One such example is Raku, it is a must stop for any foodie or adventurous eater, only this gem is not found on the strip. This tiny Japanese grill (aburiya) is west of the strip, tucked away in a shopping center on Spring Mountain. This seven table restaurant is the brainchild of Chef Mitsuo Endo. He trained in Japan and then followed his dreams by moving to the United States in 2001. He had great success at Megu in New York City before landing in Las Vegas, and opening Aburiya Raku. It quickly became a favorite of area chefs, visitors and locals. It celebrated its first anniversary last summer, and it continues to be a great success.
Reservations are strongly suggested, with only 31 seats available they fill quickly. The hostess will greet you, lead you to your table and discuss the daily specials. Then, you’re left to gaze over the sake list and wide menu.

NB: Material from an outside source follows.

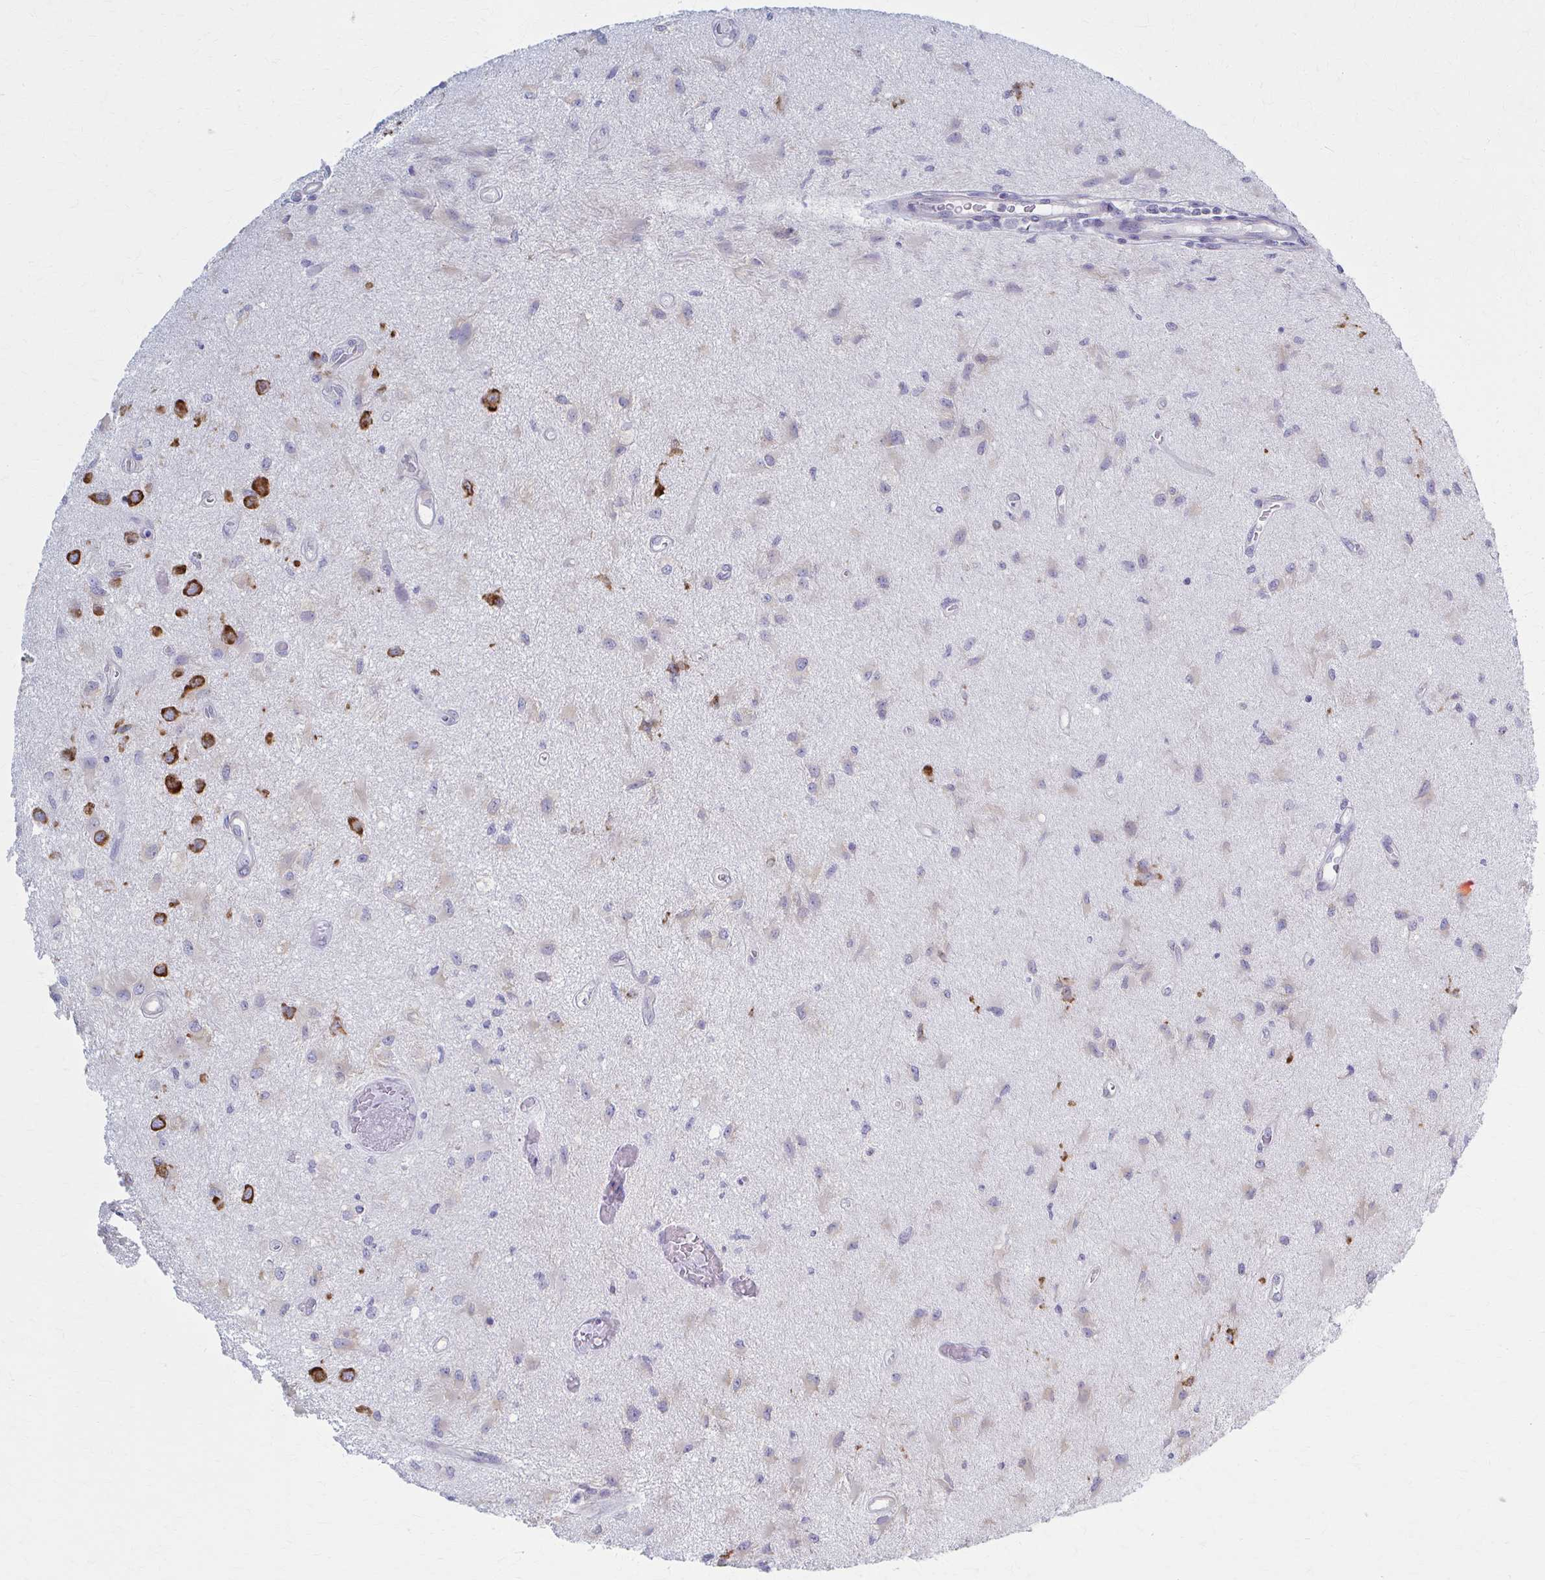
{"staining": {"intensity": "weak", "quantity": "25%-75%", "location": "cytoplasmic/membranous"}, "tissue": "glioma", "cell_type": "Tumor cells", "image_type": "cancer", "snomed": [{"axis": "morphology", "description": "Glioma, malignant, High grade"}, {"axis": "topography", "description": "Brain"}], "caption": "Protein expression analysis of human glioma reveals weak cytoplasmic/membranous positivity in approximately 25%-75% of tumor cells.", "gene": "PRKRA", "patient": {"sex": "male", "age": 67}}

Just don’t come looking for sushi because you won’t find it. Instead, you find culinary treats such as poached egg with sea urchin and salmon roe, pork ear, and fish sausage. If that doesn’t strike you, there are conventional choices like fried shrimp, chicken or Kobe filet. Most selections range $2-$8. The foie gras and Kobe are priced slightly higher, but no more than fifteen bucks per dish.
Ingredients are carefully chosen, meats are shipped from Oregon, California and Iowa, and fish is flown in from Tsukiii, Japan. Furthermore, all condiments are imported from Japan. Chef Endo uses 5 different kinds of soy sauce and the table sauce is a blend of them all. Their salt is even special, it is a combination of konbu seaweed, dried shiitake and maccha green tea. It’s unusual for me to enjoy salt, but this one is fantastic. Don’t overlook it.

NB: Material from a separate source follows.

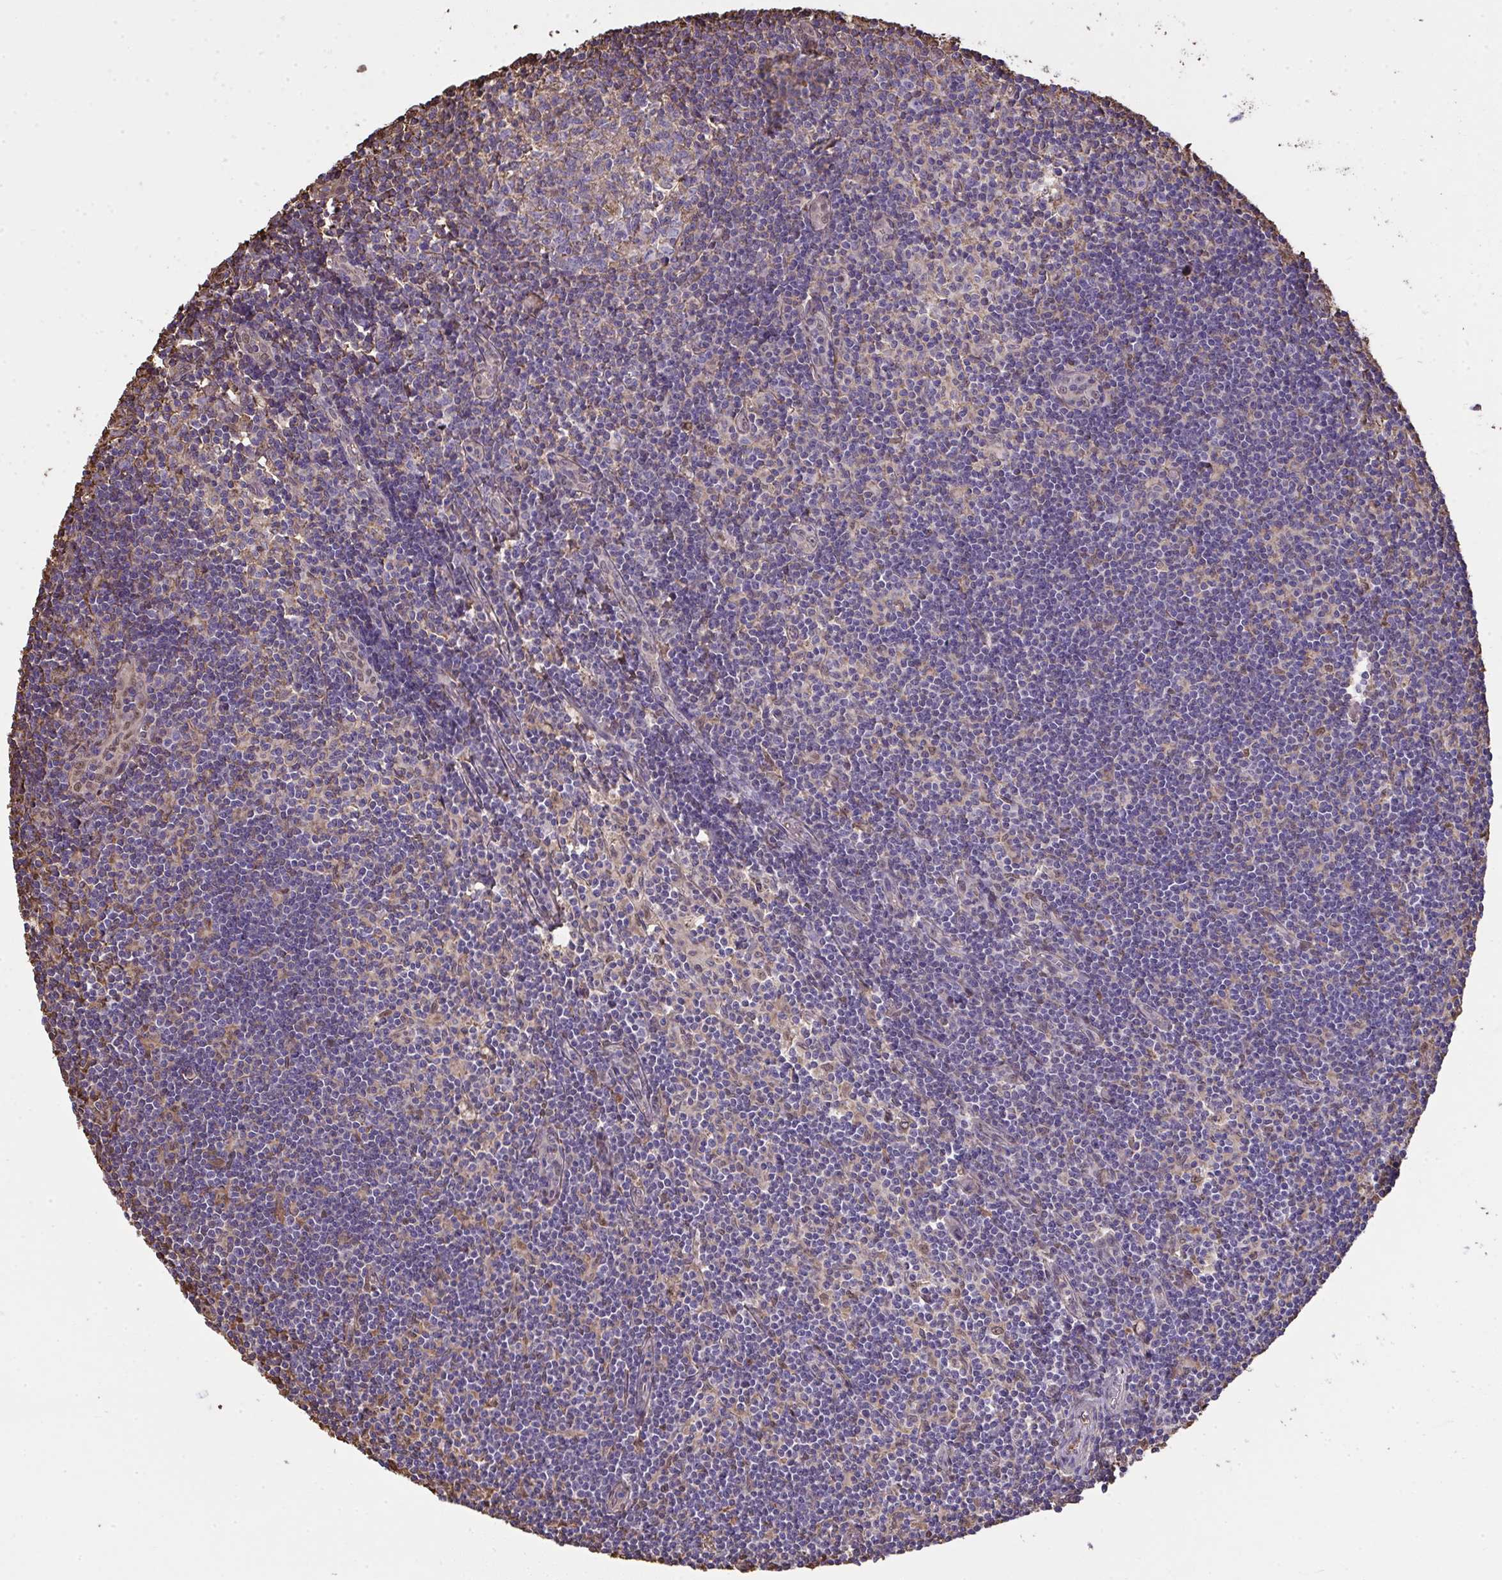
{"staining": {"intensity": "weak", "quantity": "25%-75%", "location": "cytoplasmic/membranous"}, "tissue": "lymph node", "cell_type": "Germinal center cells", "image_type": "normal", "snomed": [{"axis": "morphology", "description": "Normal tissue, NOS"}, {"axis": "topography", "description": "Lymph node"}], "caption": "Protein staining demonstrates weak cytoplasmic/membranous positivity in approximately 25%-75% of germinal center cells in normal lymph node.", "gene": "ANXA5", "patient": {"sex": "female", "age": 31}}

On our recent visit my brother-in-law joined us. He lived in Japan for a couple years so he was particularly eager to give Raku a try. He was not disappointed; he claimed he hasn’t had dishes this good since leaving Japan. Service was relaxed, dishes were delivered timely we had just enough time to enjoy one before the next was brought out. Our meal was made up of a variety of dishes. It’s wonderful that the menu allows you to customize a meal to fit your appetite. Similar to tapas, each dish is a smaller portion so it’s great to share, try something new or sample a wide variety. Additionally, the sake list offers selections by the glass, and in both, small bottles, and regular-sized bottles.
We particularly enjoyed the house made tofu, miso soup, bacon wrapped asparagus, grilled rice ball, potato with corn and the chicken and egg bowl. The enoki mushroom wrapped in bacon was a rare treat. We thought the duck with balsamic soy sauce and the Kurabota pork cheek were the weakest links of our meal. They both had crisp skin from being grilled which was nice, but each was also dry and chewy.
It seems odd to point out, but one last thing worth a mention is the bathroom. It is whimsy, functional and very clean.
Raku is located at 5030 W. Spring Mountain Rd #2, Las Vegas, NV 89146. It is open Monday-Saturday 6pm-3am, and closed Sundays.